LOS ANGELES (Reuters) - Girls these days can't seem to get enough of dark, mysterious strangers -- especially if they have fangs and drink blood.
The age-old vampire genre is finding a new audience among angst-ridden teenage girls with romance on their minds, and as a result, the horrific undead are changing into kinder, gentler creatures who often curb their thirst for fresh, young blood.
Dark, dashing and brooding, today's young male vampires have a special allure for young women that goes beyond the escapist, fantasy appeal that the genre enjoyed for decades, and Hollywood is rushing to take advantage of it.
"There is something about a man who lurks in the dark", said actress Nina Dobrey, who plays high school student Elena Gilbert in the September TV series "The Vampire Diaries".
The show will air on the young female-oriented CW network with the promotional line "Love Sucks."
And the CW isn't the only media company getting in on the act. HBO's "True Blood" has become a darling of TV critics, and last year's hit vampire movie "Twilight" has spawned the sequel "New Moon" in theaters this fall.
"There is the appeal of the forbidden -- of 'who's that mysterious boy in my class'," said Richelle Mead, author of the best selling young adult book series "The Vampire Academy", which has been translated into 22 languages.
"There are also plenty of teens who feel that people don't quite understand them, and here is the other who is not quite the norm. That is very attractive," Mead told Reuters.
Stephenie Meyer's young adult romance novel "Twilight" has sold some 17 million copies, and fans of shy 17-year-old Bella Swan and outsider vampire Edward Cullen helped the movie bring in $383 million at global box offices.
VEGETARIAN VAMPIRES
"Twilight" vampires call themselves vegetarian because they only drink the blood of animals, and the fanged ones on "True Blood" have managed to integrate themselves into human society by drinking a synthetic blood substitute, called Tru Blood.
"You can't have a teen girl falling in love with a total monster," said Mead, whose books feature a non-killing race of vampires that exist alongside a more evil subset.
"They had to become a little more accessible versus the vampire movies of the 20th century, when they were quite gruesome. It's a safe scary," she said.
Compared to old-school vampires, as in Bela Lugosi's classic 1931 movie "Dracula," modern bloodsuckers have complex relationships and emotional entanglements -- often sexless -- with the objects of their desires, said Elayne Rapping, professor of American studies at the University of Buffalo.
Julie Plec, executive producer of "The Vampire Diaries" which is based novels of L.J. Smith and set in a high school, said young women want to believe vampires have "epic amounts of knowledge and soul and spirituality and intelligence lurking behind those eyes."

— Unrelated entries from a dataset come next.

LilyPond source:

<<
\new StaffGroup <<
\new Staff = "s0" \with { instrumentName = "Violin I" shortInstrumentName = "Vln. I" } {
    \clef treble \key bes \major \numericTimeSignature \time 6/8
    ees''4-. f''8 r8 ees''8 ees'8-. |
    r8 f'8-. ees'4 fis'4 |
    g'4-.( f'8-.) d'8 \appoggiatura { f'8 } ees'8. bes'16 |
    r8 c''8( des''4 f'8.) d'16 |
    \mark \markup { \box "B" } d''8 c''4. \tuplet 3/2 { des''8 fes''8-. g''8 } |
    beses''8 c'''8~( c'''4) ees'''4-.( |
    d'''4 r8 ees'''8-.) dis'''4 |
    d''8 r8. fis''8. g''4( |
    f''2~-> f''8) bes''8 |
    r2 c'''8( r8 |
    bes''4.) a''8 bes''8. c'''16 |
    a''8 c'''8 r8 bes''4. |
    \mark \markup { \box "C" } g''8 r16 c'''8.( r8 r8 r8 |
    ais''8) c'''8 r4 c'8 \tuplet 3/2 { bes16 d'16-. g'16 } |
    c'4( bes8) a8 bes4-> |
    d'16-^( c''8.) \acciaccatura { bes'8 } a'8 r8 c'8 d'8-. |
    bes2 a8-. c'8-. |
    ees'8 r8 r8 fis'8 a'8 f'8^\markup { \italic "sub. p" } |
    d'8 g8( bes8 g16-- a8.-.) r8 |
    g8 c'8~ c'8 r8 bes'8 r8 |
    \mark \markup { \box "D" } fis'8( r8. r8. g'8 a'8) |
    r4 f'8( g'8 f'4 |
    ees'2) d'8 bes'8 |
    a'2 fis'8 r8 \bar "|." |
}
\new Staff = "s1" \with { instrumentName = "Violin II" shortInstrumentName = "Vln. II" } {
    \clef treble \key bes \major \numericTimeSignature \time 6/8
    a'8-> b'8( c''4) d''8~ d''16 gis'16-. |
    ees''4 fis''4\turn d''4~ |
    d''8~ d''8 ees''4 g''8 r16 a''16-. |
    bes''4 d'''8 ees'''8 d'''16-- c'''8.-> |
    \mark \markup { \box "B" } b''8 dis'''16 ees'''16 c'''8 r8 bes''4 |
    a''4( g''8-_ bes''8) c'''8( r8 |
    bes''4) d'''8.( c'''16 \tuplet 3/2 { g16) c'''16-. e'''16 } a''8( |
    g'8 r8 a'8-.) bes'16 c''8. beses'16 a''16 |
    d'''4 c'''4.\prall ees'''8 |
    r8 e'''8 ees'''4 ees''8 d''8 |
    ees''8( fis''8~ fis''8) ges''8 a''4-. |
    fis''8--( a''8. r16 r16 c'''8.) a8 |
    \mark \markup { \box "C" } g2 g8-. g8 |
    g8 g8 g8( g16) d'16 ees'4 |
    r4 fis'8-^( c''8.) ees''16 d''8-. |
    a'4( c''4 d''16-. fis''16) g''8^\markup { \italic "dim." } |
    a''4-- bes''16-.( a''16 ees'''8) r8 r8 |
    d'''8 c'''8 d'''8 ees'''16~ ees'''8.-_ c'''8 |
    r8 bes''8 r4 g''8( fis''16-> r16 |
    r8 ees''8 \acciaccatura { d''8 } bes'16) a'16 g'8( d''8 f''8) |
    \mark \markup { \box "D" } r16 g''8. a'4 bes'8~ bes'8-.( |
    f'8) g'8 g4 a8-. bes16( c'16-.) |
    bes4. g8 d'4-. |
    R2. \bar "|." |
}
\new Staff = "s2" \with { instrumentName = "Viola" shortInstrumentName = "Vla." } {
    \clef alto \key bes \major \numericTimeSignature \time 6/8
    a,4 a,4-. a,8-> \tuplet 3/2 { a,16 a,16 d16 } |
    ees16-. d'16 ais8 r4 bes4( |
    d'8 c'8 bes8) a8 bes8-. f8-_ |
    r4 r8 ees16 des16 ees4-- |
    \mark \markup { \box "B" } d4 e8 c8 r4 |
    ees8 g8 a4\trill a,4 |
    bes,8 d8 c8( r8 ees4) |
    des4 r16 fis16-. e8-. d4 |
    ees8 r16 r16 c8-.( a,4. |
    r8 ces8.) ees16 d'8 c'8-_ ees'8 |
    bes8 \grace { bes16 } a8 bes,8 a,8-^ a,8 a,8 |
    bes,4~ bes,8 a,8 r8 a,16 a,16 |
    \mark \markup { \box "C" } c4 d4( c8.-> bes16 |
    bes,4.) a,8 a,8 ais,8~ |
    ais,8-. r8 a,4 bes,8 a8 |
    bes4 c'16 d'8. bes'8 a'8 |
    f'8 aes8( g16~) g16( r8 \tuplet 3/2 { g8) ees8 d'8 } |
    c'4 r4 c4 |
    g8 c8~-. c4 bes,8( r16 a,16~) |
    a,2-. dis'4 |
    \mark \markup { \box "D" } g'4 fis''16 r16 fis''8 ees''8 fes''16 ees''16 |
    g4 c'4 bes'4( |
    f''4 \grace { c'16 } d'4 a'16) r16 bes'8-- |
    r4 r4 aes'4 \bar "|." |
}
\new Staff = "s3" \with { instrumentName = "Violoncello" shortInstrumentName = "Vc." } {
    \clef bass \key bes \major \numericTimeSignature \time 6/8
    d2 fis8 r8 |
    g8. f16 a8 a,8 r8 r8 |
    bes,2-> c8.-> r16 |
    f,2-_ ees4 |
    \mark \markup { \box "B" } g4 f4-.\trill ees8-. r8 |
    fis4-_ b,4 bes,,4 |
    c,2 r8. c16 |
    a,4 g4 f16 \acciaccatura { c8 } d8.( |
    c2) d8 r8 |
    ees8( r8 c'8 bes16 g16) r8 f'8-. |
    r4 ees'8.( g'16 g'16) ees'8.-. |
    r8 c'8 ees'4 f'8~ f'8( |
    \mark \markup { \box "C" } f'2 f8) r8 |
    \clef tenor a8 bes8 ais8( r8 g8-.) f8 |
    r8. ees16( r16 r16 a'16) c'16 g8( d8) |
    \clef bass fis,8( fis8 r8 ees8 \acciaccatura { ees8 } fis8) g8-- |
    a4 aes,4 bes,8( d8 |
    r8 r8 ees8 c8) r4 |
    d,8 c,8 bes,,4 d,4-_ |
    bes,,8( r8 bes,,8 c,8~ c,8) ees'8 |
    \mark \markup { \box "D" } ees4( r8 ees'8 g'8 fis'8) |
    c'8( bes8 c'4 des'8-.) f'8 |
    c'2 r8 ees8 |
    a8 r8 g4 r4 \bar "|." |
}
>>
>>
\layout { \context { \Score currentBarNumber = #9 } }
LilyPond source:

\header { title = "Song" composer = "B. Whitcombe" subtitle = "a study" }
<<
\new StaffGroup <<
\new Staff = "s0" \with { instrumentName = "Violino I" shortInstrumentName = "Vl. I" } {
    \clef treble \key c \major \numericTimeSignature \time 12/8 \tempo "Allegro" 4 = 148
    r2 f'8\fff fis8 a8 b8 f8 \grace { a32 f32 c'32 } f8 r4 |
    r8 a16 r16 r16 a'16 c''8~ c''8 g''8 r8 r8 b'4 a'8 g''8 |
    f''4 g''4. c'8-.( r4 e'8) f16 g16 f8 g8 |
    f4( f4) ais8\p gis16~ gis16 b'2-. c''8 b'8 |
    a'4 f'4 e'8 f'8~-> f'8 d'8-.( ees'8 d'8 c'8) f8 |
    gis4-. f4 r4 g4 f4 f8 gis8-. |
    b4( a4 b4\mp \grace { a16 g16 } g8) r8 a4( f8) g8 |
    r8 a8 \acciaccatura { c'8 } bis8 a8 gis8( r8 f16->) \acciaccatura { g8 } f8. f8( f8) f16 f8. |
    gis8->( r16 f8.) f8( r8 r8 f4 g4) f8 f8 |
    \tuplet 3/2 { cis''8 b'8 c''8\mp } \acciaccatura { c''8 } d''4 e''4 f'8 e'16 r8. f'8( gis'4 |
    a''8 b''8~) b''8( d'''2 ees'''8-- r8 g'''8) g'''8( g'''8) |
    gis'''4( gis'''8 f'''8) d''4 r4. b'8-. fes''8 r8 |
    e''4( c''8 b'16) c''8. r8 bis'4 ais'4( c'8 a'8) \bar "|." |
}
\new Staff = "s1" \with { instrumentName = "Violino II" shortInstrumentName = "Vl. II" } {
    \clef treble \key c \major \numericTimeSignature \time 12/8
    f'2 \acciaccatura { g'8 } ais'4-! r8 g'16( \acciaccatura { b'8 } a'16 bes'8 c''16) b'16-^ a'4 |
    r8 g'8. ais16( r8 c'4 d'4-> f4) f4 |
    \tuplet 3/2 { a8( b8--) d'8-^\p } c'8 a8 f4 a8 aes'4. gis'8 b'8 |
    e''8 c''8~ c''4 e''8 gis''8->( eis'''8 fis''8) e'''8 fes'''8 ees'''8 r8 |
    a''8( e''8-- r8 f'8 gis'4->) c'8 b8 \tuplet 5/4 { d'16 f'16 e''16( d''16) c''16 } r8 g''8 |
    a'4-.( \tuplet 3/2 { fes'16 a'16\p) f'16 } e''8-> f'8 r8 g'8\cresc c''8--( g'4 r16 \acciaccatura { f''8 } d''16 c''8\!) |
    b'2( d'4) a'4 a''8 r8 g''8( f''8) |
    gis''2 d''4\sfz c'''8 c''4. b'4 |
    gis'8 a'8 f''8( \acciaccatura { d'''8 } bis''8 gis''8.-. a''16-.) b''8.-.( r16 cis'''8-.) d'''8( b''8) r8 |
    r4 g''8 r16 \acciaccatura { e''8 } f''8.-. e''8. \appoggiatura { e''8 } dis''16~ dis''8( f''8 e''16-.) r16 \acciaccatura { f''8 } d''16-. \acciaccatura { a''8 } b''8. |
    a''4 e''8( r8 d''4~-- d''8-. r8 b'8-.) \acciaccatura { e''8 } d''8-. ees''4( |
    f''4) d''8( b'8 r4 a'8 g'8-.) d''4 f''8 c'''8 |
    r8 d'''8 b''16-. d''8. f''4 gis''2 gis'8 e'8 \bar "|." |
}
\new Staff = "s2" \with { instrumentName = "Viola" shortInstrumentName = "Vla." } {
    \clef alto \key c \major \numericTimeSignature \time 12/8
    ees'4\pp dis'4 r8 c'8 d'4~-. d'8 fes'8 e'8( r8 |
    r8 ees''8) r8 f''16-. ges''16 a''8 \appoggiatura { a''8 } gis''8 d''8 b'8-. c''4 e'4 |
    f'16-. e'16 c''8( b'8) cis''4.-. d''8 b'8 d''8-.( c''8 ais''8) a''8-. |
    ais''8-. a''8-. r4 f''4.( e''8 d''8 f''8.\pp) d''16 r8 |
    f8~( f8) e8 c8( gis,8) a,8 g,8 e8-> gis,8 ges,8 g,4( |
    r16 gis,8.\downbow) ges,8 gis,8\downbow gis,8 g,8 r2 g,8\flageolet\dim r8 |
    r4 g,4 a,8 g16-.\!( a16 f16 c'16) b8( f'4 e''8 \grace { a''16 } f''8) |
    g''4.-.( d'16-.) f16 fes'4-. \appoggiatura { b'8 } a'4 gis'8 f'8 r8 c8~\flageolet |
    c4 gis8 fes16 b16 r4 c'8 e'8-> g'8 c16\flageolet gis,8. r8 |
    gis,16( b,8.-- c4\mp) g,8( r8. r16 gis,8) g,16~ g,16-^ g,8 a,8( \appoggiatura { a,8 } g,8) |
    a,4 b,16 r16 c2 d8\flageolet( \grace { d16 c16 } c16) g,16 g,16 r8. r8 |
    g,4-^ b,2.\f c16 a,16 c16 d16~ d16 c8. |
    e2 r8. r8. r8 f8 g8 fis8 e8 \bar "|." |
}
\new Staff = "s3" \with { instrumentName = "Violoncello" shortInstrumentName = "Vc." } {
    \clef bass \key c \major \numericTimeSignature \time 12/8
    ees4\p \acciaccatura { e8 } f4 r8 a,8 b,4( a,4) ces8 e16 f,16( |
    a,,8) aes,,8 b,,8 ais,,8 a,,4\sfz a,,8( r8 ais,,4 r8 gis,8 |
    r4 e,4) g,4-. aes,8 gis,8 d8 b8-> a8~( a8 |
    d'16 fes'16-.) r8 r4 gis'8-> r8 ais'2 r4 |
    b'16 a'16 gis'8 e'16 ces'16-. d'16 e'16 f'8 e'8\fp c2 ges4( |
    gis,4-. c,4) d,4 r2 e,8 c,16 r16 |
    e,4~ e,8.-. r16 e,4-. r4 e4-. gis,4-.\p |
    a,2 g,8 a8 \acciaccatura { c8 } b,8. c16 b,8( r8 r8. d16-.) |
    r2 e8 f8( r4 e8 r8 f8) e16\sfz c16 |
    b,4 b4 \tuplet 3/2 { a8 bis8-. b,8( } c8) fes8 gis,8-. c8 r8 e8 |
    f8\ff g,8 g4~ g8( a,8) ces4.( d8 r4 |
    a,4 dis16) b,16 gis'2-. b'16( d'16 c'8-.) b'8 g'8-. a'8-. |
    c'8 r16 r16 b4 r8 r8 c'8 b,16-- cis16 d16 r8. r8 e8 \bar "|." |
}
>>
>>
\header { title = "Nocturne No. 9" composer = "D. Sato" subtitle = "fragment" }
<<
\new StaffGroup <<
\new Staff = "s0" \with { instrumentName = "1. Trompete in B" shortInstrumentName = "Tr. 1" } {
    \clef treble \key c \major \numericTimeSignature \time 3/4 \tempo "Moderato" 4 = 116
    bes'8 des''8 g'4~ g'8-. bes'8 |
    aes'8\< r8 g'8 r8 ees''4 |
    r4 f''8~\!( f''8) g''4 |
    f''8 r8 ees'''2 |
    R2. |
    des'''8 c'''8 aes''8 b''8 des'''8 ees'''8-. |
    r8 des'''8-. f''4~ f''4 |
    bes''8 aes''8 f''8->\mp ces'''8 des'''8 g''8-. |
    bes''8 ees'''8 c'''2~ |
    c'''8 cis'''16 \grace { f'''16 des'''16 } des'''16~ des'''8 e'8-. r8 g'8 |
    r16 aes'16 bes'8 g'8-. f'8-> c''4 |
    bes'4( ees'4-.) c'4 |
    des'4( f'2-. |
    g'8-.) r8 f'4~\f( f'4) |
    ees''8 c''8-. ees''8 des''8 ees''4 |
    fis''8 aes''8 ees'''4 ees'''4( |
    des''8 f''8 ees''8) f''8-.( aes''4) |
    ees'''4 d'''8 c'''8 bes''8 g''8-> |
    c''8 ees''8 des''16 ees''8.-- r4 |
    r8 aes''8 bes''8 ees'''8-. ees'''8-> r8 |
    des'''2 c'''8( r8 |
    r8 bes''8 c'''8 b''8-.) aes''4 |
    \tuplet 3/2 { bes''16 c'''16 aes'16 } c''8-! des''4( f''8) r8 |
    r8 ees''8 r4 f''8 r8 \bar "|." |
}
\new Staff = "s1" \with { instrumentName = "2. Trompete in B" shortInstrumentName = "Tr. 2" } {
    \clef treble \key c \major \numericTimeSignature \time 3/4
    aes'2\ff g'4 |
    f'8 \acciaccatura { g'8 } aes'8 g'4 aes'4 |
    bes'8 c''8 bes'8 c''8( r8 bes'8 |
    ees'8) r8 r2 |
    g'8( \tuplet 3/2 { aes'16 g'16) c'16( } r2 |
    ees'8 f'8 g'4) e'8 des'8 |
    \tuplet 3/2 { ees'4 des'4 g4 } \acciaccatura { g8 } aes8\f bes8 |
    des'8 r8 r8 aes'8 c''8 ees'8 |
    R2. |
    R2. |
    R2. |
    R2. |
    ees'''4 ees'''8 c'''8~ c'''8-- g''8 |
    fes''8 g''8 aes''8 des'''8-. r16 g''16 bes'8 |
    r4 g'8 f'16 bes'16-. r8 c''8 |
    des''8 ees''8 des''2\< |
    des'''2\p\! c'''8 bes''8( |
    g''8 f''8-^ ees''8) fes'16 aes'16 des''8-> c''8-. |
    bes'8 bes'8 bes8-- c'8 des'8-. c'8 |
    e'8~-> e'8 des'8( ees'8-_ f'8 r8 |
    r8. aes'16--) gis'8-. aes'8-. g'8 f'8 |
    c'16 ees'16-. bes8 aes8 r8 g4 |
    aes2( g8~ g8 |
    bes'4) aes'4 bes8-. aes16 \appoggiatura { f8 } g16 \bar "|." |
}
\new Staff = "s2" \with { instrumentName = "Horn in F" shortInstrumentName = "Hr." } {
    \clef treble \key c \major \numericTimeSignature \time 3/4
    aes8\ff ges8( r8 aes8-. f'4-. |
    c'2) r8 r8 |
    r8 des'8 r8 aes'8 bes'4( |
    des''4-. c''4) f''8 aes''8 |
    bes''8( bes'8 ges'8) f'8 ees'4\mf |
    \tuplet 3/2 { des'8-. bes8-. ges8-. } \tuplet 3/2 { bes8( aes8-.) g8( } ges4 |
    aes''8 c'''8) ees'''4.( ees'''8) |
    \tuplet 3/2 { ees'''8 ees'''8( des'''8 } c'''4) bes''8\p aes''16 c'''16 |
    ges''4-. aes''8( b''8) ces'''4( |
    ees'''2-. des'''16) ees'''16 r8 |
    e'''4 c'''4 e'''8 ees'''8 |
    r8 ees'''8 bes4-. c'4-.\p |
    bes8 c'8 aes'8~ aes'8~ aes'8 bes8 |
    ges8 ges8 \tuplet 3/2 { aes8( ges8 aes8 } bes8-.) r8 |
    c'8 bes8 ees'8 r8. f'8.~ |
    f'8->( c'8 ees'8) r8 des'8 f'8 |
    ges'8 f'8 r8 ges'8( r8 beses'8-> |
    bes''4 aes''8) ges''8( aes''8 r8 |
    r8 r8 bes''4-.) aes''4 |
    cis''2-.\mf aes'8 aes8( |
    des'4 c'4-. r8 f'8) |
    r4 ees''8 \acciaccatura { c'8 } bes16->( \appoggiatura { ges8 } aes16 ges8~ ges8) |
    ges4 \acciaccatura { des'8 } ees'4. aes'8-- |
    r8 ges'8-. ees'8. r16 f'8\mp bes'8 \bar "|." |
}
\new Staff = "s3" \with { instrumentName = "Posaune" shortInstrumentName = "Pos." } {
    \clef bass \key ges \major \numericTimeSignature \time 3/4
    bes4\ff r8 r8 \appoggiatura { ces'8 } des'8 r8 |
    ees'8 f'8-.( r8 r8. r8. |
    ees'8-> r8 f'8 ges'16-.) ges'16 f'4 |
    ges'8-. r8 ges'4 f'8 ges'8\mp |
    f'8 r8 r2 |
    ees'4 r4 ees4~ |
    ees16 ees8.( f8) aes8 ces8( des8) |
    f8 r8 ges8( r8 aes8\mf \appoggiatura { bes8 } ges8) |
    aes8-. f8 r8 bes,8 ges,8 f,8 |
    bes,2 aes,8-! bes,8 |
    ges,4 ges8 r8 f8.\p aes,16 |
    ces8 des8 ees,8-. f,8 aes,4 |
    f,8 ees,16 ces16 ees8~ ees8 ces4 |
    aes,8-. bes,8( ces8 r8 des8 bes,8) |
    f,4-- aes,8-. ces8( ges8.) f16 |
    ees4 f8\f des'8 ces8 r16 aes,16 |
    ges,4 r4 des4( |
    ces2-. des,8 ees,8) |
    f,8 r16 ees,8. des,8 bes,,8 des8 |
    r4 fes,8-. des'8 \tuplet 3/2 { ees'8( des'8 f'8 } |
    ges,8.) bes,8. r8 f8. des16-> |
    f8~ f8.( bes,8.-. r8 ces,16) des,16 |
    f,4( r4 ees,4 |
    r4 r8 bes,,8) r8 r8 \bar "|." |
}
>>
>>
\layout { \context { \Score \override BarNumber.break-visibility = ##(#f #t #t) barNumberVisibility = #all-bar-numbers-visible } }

"So in a vampire, just by definition, you are getting the bad boy with the brain," Plec told reporters recently.
But older vampire fans have not warmed to the sensitive undead currently stalking bookshelves and airwaves. "Some people get quite vicious about it. They consider they have been ruined. They see vampires as being bastardized," said Mead.
Still, all hope is not lost. Although teen girls are dying to see the "New Moon" sequel to "Twilight" in November, the 2010 movie "Priest" is a dark action flick about a vampire-slaying priest and October sees the release of thriller "Cirque du Freak:The Vampire's Assistant."